The Power of Personality – Wednesday Blog by Seán Thomas Kane
Next week, I will be teaching about the Era of Good Feelings and the elections of the 1820s which saw the rise of the Second Party System in my Eighth Grade United States History classes. The Era of Good Feelings was a period of political transition between the two-party politics of the Early Republic between the Jeffersonian Democratic-Republicans and the Federalists led by Alexander Hamilton and John Adams towards the Democratic Party founded by Andrew Jackson and the Whigs founded by remnant Federalists and anti-Jacksonians. This era is so named because it saw one major political party, the Democratic-Republicans, dominate American politics after the decline of the Federalists after the War of 1812. The President of the late 1810s and early 1820s, James Monroe, and his successor John Quincy Adams sought to ensure party politics would never return, yet those hopes soon proved futile.
I’ve long enjoyed reading about John Quincy Adams, the eldest son of the second President, John Adams. The younger Adams had many qualities that I admire in a public servant: a great intellectual talent, a Ciceronian love of rhetoric, the patience of a great diplomat, and an openness to change for the benefit of new ideas. Adams was an early abolitionist and supporter of women’s suffrage fifty years before the passage of the 13th Amendment and a century before the 19th Amendment became law. Adams even tried to found a national university and a national observatory, as well as get the United States to adopt the metric system.
Sadly, none of these things happened during his administration, which ended in failure when his old political rival of 1824, General Andrew Jackson, returned with a populist fervor that elevated the Tennessee planter to the Presidency in 1828. This week as I’ve been making my slides for next week, I’m struck by the clarity of choices in the Election of 1828, and how those choices were between an incumbent who ran on policy and a firebrand outsider who ran on personality. It’s a familiar election narrative, yet it provoked a new conclusion about our current political stalemate between 2023’s Democrats and Republicans than what I had considered before.
Whereas the far-right of the Republican Party has a loud and defiant outsider candidate to rally behind to promote their vision of America, no other faction in either the Republican or Democratic Parties have the same kind of clear leadership. The parties are in a moment when few unifying voices can be heard, when there is always something about the current roster of politicians that leaves more voters choosing between “the lesser of two evils” rather than for a candidate they genuinely like.

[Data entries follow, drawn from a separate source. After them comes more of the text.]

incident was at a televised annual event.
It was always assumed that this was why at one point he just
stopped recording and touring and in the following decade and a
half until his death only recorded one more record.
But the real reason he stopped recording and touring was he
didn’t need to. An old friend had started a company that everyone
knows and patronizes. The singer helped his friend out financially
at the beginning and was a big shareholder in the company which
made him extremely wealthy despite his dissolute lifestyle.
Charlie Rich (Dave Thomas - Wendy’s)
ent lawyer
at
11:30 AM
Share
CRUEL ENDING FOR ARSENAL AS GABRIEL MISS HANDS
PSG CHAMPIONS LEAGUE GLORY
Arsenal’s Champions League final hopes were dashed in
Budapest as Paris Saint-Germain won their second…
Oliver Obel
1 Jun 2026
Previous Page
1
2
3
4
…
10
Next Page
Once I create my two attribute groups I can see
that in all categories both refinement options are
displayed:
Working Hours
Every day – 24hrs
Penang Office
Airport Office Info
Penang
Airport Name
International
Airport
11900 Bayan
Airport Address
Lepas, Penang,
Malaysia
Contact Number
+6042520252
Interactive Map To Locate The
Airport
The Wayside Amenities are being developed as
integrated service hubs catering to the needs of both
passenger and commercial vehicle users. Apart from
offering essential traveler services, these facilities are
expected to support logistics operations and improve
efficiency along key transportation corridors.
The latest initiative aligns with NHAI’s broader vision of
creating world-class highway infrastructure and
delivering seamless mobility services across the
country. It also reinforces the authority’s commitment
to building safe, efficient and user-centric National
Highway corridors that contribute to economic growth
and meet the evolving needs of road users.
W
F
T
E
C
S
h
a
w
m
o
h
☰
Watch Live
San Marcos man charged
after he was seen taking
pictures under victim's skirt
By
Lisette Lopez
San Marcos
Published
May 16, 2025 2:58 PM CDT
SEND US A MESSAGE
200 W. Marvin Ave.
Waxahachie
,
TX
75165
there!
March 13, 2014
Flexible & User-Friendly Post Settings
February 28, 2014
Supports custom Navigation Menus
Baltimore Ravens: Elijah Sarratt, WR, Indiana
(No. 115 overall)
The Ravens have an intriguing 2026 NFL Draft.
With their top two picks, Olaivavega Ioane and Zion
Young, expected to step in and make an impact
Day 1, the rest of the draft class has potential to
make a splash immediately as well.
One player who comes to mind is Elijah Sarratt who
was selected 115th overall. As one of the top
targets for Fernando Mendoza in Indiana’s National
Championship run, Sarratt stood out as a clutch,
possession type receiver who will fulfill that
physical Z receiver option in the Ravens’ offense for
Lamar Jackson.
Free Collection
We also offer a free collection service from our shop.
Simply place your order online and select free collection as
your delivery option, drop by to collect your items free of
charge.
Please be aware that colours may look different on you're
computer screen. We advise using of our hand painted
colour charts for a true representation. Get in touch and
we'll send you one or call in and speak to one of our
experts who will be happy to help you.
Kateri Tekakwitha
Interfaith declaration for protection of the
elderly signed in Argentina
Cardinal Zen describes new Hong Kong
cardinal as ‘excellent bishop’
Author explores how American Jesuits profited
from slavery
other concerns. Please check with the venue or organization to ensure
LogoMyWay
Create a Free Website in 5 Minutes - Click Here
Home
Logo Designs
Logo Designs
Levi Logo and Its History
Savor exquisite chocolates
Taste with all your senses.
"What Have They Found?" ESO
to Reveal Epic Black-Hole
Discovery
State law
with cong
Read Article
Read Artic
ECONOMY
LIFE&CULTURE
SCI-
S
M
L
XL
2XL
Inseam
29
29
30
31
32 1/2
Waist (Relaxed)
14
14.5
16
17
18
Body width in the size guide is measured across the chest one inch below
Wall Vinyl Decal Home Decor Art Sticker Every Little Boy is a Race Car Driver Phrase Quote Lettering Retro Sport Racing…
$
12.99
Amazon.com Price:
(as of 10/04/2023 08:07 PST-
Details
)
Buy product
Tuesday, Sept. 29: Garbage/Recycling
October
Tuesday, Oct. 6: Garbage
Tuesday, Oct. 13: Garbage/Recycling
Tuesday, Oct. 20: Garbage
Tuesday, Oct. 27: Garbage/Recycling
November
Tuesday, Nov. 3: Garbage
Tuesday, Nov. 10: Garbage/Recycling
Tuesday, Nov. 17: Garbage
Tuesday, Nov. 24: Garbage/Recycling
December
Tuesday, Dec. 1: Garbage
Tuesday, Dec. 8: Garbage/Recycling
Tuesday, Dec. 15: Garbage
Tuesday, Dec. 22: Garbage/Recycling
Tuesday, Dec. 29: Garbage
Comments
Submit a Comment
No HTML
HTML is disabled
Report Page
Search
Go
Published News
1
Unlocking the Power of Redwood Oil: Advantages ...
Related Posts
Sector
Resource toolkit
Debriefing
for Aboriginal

Now, I’m biased in this monologue that I’m writing this week: I would have gladly voted to reelect John Quincy Adams in 1828, and not just because I don’t care for Andrew Jackson. Adams is one of my favorite presidents for all the reasons I included above; and his status as one of the fathers of the Whig Party, a preeminent predecessor of the modern Republican Party, shows how party philosophy changes with each successive generation. Still, while many in his day and now might discount the idea that John Quincy Adams had a strong political personality, I suggest we look to the politics of the early republic to find a guide out of our current quagmire.
Having a political figure who can unite a broad coalition behind their own banner, someone who is well liked by a majority of the voting public, is a way to move out of a period of uncertainty and nigh political chaos into a restored stability. The recent political history of the United States has elevated some who could fit this model, yet the extreme levels of bile flung by one faction at another leaves any sense of partisan unity, or better yet partisan magnanimity, far from certain. This leader should be able to bring this wide coalition together yet be humble enough to practice servant leadership, and remember they are in their role as President to help and guide the American people.
The great challenge of our time is to find a common purpose where we have long seen what divides us. It is a challenge which I know we can overcome, a hope which I believe we can realize.